**What to work on:** Begin with the opening line of the records and extract each line through the one holding "fx_px: 6554"; pictures are not part of the copy.

**Data excerpts:**
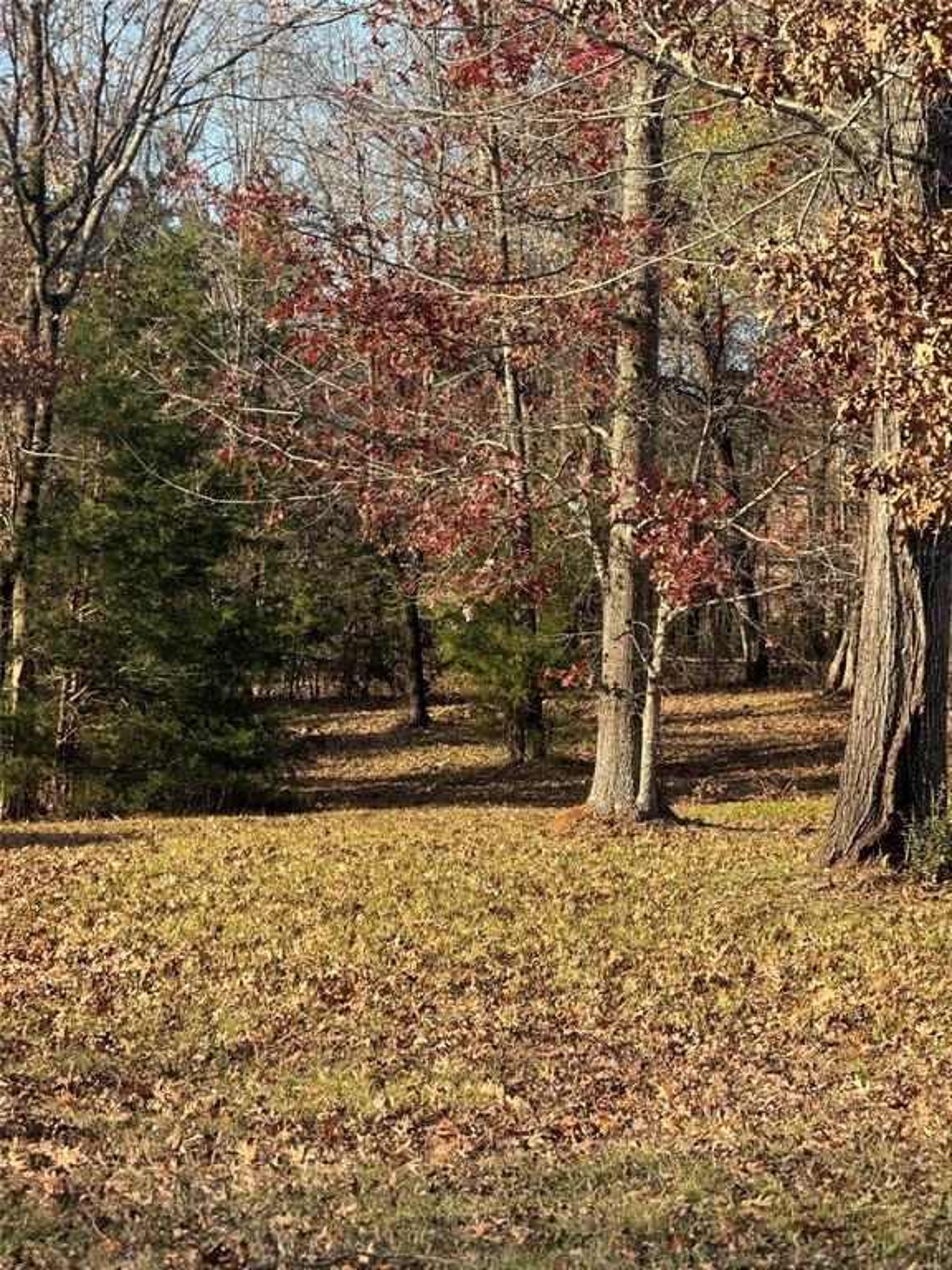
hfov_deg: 12.3
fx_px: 4400
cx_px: 476
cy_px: 635
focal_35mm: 120
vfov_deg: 16.4
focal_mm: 15.66
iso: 50
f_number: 2.8
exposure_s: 1/404
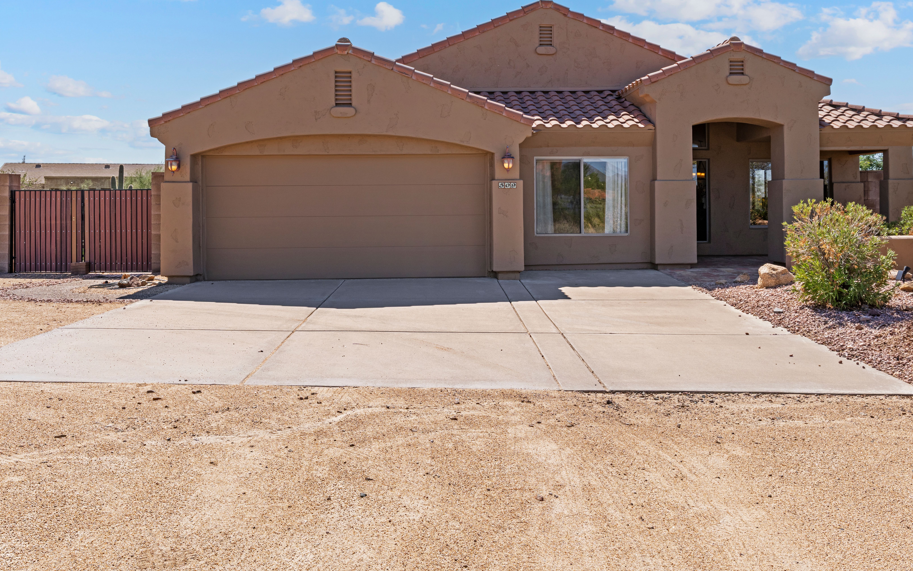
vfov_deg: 38.0
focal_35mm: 33
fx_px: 821
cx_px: 483
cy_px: 207
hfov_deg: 58.1
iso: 200
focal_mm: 22
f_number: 8
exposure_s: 1/250
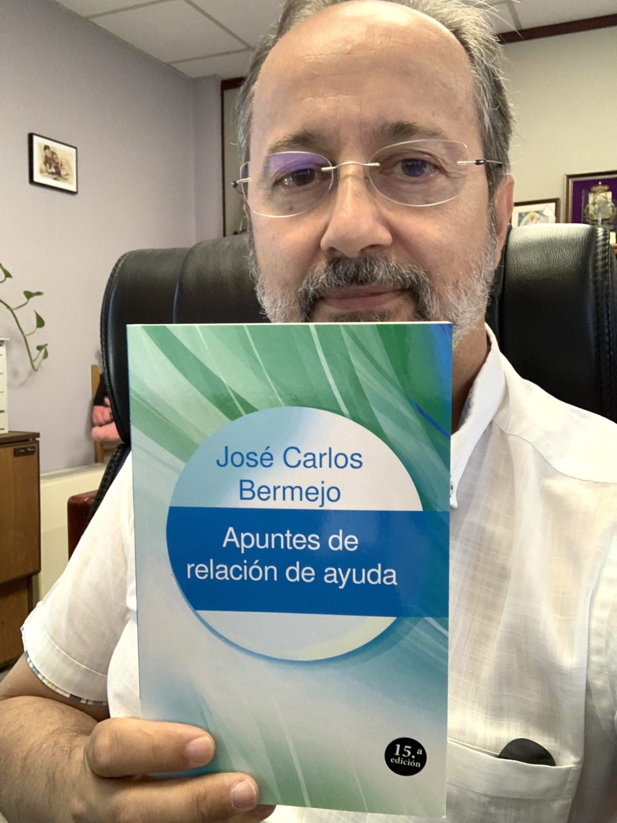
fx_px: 760
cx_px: 308
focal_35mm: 32
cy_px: 412
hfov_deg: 44.2
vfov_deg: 56.8
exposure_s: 1/60
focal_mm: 2.87
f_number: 2.2
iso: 160
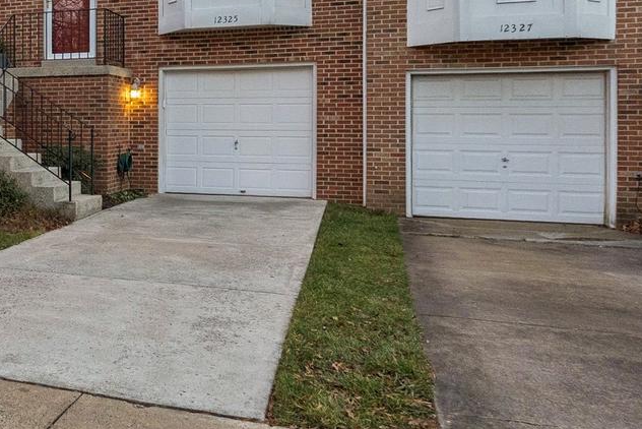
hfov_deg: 42.2
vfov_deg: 29.1
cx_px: 29
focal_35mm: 41
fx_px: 731
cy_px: -56
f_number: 5
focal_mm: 18
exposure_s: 1/160
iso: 2000
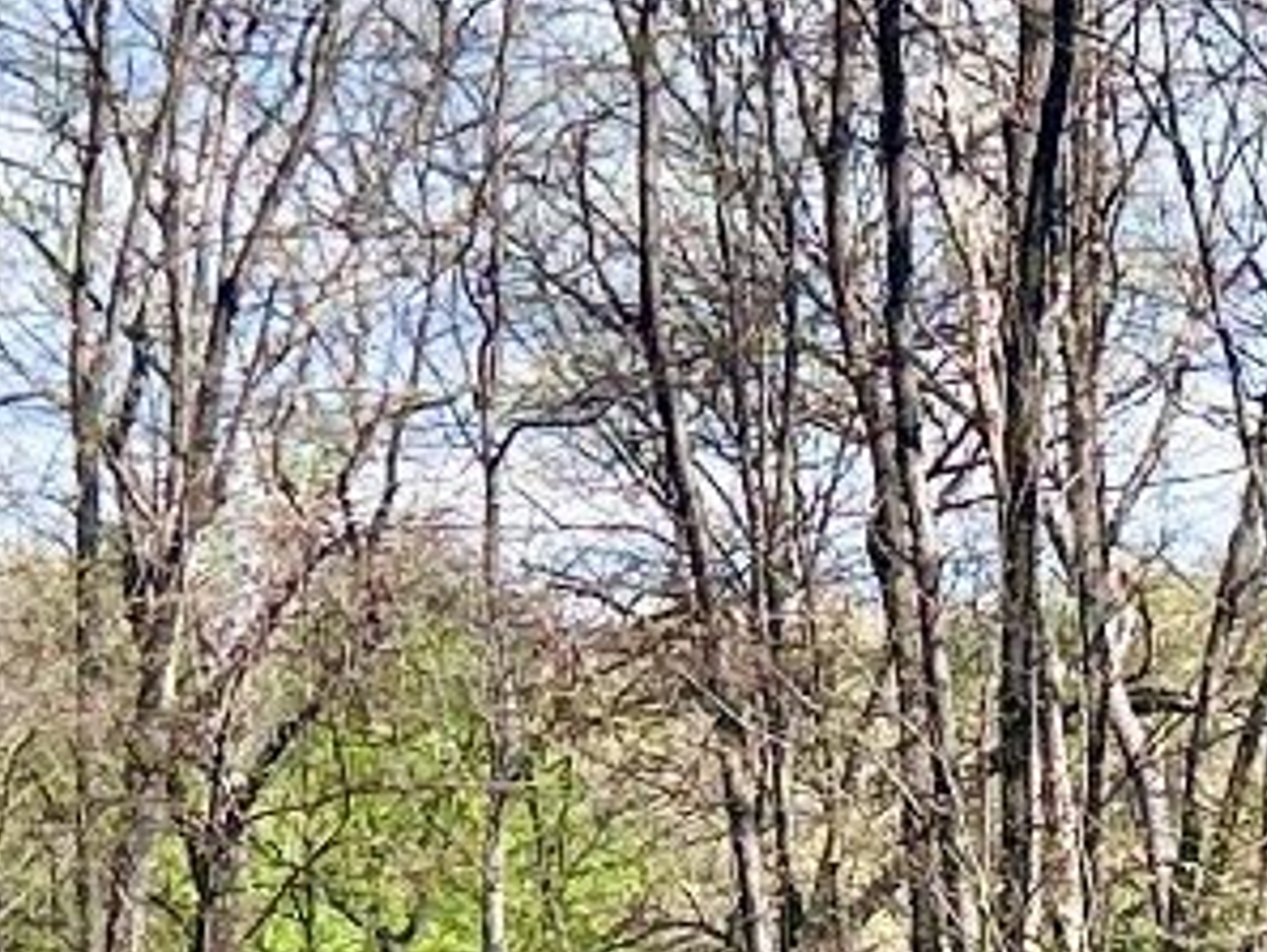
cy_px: 1259
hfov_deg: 10.3
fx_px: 6554
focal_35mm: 179
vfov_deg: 8.2
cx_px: 2423
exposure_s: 1/2353
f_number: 1.5
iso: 50
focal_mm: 5.7
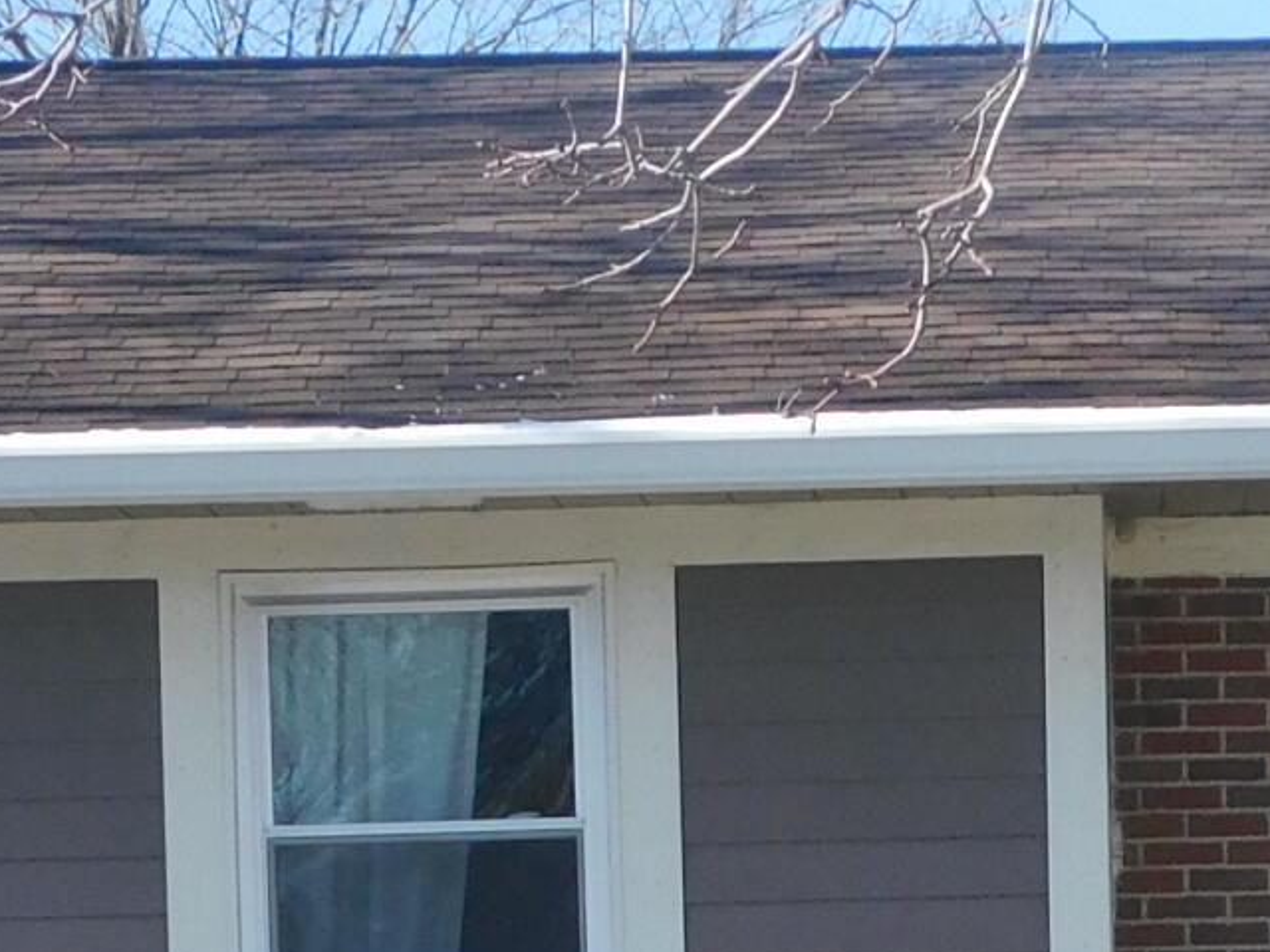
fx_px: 7741
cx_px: 1123
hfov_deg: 9.3
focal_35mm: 211
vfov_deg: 6.9
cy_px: 1561
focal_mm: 8
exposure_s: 1/500
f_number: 3.7
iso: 125
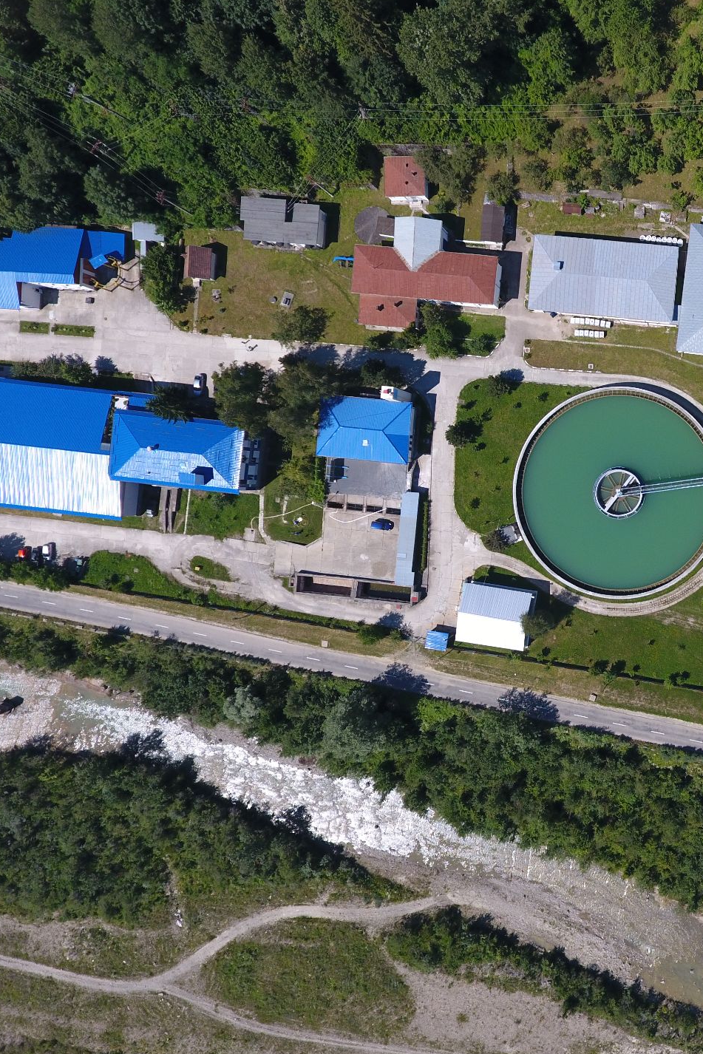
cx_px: 690
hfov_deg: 41.0
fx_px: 820
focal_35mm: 28
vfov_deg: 65.5
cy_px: 526
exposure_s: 1/853
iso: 100
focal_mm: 3.61
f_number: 2.8
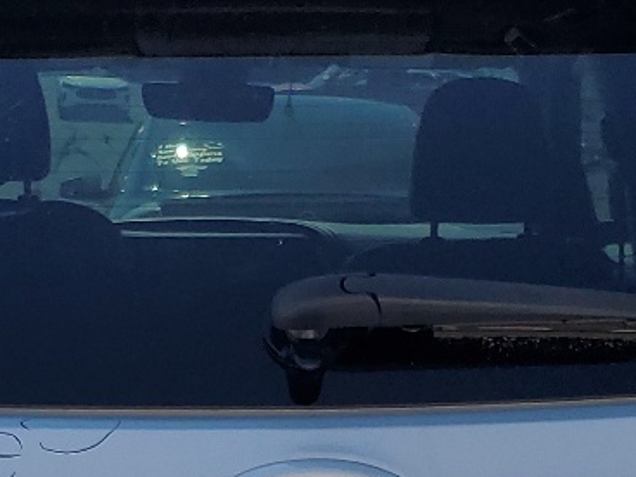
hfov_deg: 17.4
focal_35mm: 113
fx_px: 2076
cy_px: 591
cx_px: 271
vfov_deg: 12.7
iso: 50
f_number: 1.5
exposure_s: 1/3333
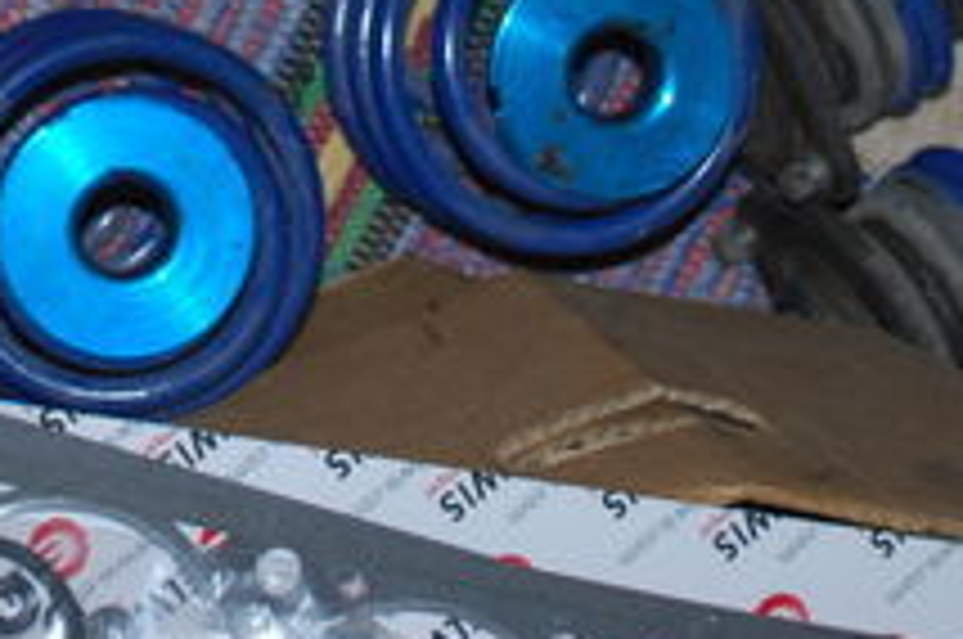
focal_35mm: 158
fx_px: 4207
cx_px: 315
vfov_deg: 8.5
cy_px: -288
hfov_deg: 13.0
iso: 200
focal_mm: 35
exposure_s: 1/60
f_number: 5.3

**Solution for this exercise:**
hfov_deg: 12.3
fx_px: 4400
cx_px: 476
cy_px: 635
focal_35mm: 120
vfov_deg: 16.4
focal_mm: 15.66
iso: 50
f_number: 2.8
exposure_s: 1/404
vfov_deg: 38.0
focal_35mm: 33
fx_px: 821
cx_px: 483
cy_px: 207
hfov_deg: 58.1
iso: 200
focal_mm: 22
f_number: 8
exposure_s: 1/250
fx_px: 760
cx_px: 308
focal_35mm: 32
cy_px: 412
hfov_deg: 44.2
vfov_deg: 56.8
exposure_s: 1/60
focal_mm: 2.87
f_number: 2.2
iso: 160
hfov_deg: 42.2
vfov_deg: 29.1
cx_px: 29
focal_35mm: 41
fx_px: 731
cy_px: -56
f_number: 5
focal_mm: 18
exposure_s: 1/160
iso: 2000
cy_px: 1259
hfov_deg: 10.3
fx_px: 6554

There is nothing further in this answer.